Fawcett is one of the Florida hospitals that has been slammed by the pandemic with COVID-19 patients needing intensive nursing care. Yet HCA and hospital administrators have continually failed to provide the staffing levels nurses need to assure they can ensure the highest standard of care for those patients, RNs say.

What: Fawcett RNs to sound alarm about unsafe staffing
When: Thursday, July 23, 8:00 a.m.
Where: Fawcett Memorial Hospital, 21298 Olean Blvd
              Port Charlotte, FL, behind the Emergency entrance

Staffing has been so inadequate that exhausted RNs have left the hospital due to the conditions, resulting in a disturbing high turnover rate. In the past year alone, many RNs have left Fawcett, the hospital has failed to hire enough replacements, and this past weekend an additional four intensive care unit RNs resigned.

Patient assignments, nurses say, are especially excessive in cardiac care units, a neurological floor and general medical care.

“Under these unsafe conditions, we cannot provide the individualized attention and care each of our patients need. The hospital should be staffing on the basis of the severity of how sick our patients are, not on HCA’s profit and budget goals,” said Angel Bahr, float pool RN at Fawcett.

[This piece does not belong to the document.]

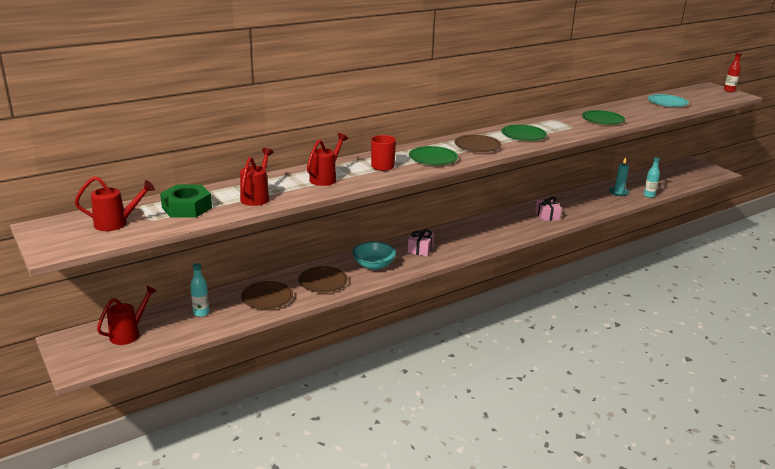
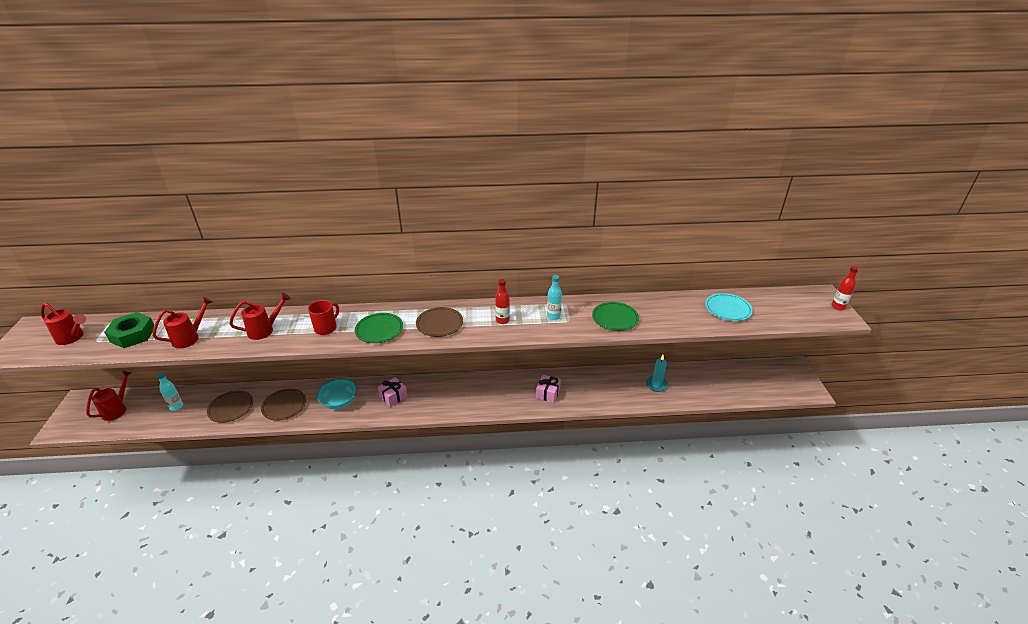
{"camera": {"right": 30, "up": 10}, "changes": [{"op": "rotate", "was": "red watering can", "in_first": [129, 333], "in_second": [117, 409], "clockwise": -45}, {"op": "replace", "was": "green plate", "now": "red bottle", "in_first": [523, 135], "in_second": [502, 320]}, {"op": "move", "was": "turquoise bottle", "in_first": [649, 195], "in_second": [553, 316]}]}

“With the pandemic surging, and short staffing that requires us to rush from patient to patient, mistakes can occur. That is especially dangerous with the pandemic surging, and the risk of the virus spreading to other patients, our co-workers, and our families,” said Lori Ajazi an intensive Care Unit RN at Fawcett.

Fawcett RNs have reached out to hospital supervisors about a half a dozen times calling for an emergency staffing committee meeting only to be ignored, notes their union, National Nurses Organizing Committee-Florida, an affiliate of National Nurses United. The RNs also did a collective march to the hospital CEO to demand action to redress their quality of care concerns.

“Because of the administration’s inaction and dismissal of the warnings by its frontline caregivers, we are losing experienced RNs. That is a tragedy for our patients and our community,” said Fawcett RN Cynthia Butler.

“This is a dreadful time for HCA to be lowering protective standards and eroding conditions at any hospital. With the $1 billion handout HCA received in federal pandemic aid, it has an obligation to all of its communities to guarantee patients get safe care,” said Malinda Markowitz, RN, NNOC President.